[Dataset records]
┄┄┄┄┄┄┄┄┄┄

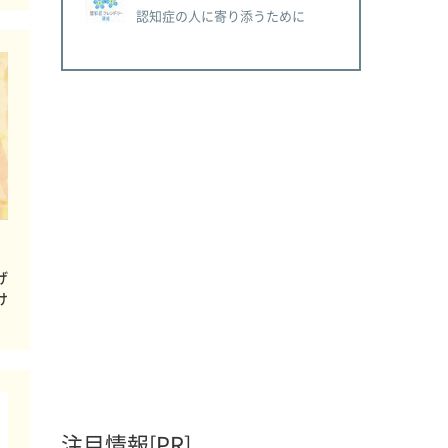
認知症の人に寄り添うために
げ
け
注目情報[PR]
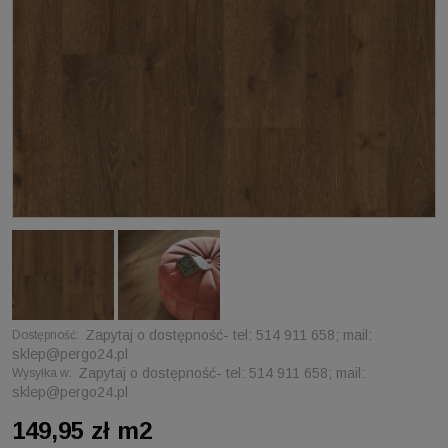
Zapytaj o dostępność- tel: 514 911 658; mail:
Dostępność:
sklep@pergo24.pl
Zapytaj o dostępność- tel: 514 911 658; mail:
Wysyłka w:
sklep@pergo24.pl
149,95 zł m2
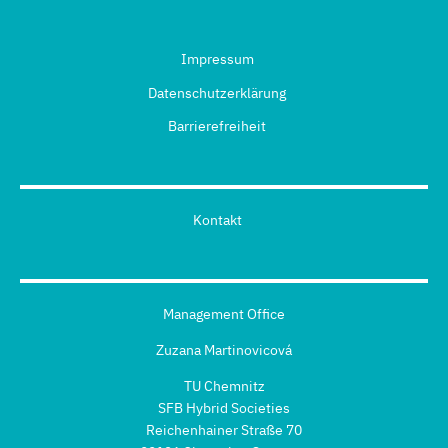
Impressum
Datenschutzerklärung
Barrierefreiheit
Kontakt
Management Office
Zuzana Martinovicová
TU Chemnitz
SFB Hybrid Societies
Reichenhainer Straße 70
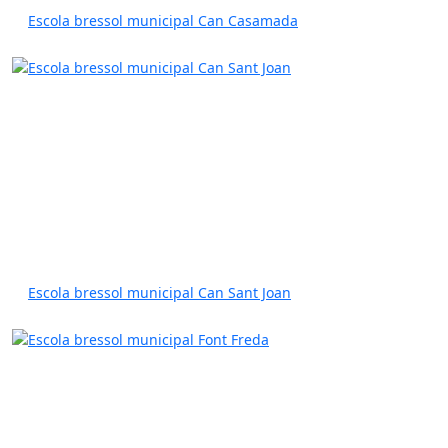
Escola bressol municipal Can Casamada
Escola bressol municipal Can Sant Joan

┄┄┄┄┄┄┄┄┄┄

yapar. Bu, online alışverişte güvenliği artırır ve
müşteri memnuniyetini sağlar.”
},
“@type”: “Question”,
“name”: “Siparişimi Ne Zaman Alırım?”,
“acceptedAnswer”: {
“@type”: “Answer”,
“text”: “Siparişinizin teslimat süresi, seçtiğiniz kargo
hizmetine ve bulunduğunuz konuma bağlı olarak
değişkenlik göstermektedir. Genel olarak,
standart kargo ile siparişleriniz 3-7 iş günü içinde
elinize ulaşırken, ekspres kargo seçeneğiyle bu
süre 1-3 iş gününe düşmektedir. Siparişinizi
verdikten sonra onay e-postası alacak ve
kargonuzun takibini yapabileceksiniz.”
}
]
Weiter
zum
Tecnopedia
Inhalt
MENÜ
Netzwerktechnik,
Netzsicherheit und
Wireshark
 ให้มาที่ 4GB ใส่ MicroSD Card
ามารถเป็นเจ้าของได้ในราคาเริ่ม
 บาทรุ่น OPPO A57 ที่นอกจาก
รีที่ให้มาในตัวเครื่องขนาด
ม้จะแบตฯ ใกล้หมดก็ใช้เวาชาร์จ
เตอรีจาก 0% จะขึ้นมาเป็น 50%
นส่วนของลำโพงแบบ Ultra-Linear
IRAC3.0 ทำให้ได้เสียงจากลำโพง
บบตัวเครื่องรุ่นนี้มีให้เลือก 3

┄┄┄┄┄┄┄┄┄┄

Transcribe the records word for word, from the line containing "認知症の人に寄り添うために" down through the line containing "Reichenhainer Straße 70", with both of those lines included. Leave out the pictures.

認知症の人に寄り添うために
げ
け
注目情報[PR]
Zapytaj o dostępność- tel: 514 911 658; mail:
Dostępność:
sklep@pergo24.pl
Zapytaj o dostępność- tel: 514 911 658; mail:
Wysyłka w:
sklep@pergo24.pl
149,95 zł m2
Impressum
Datenschutzerklärung
Barrierefreiheit
Kontakt
Management Office
Zuzana Martinovicová
TU Chemnitz
SFB Hybrid Societies
Reichenhainer Straße 70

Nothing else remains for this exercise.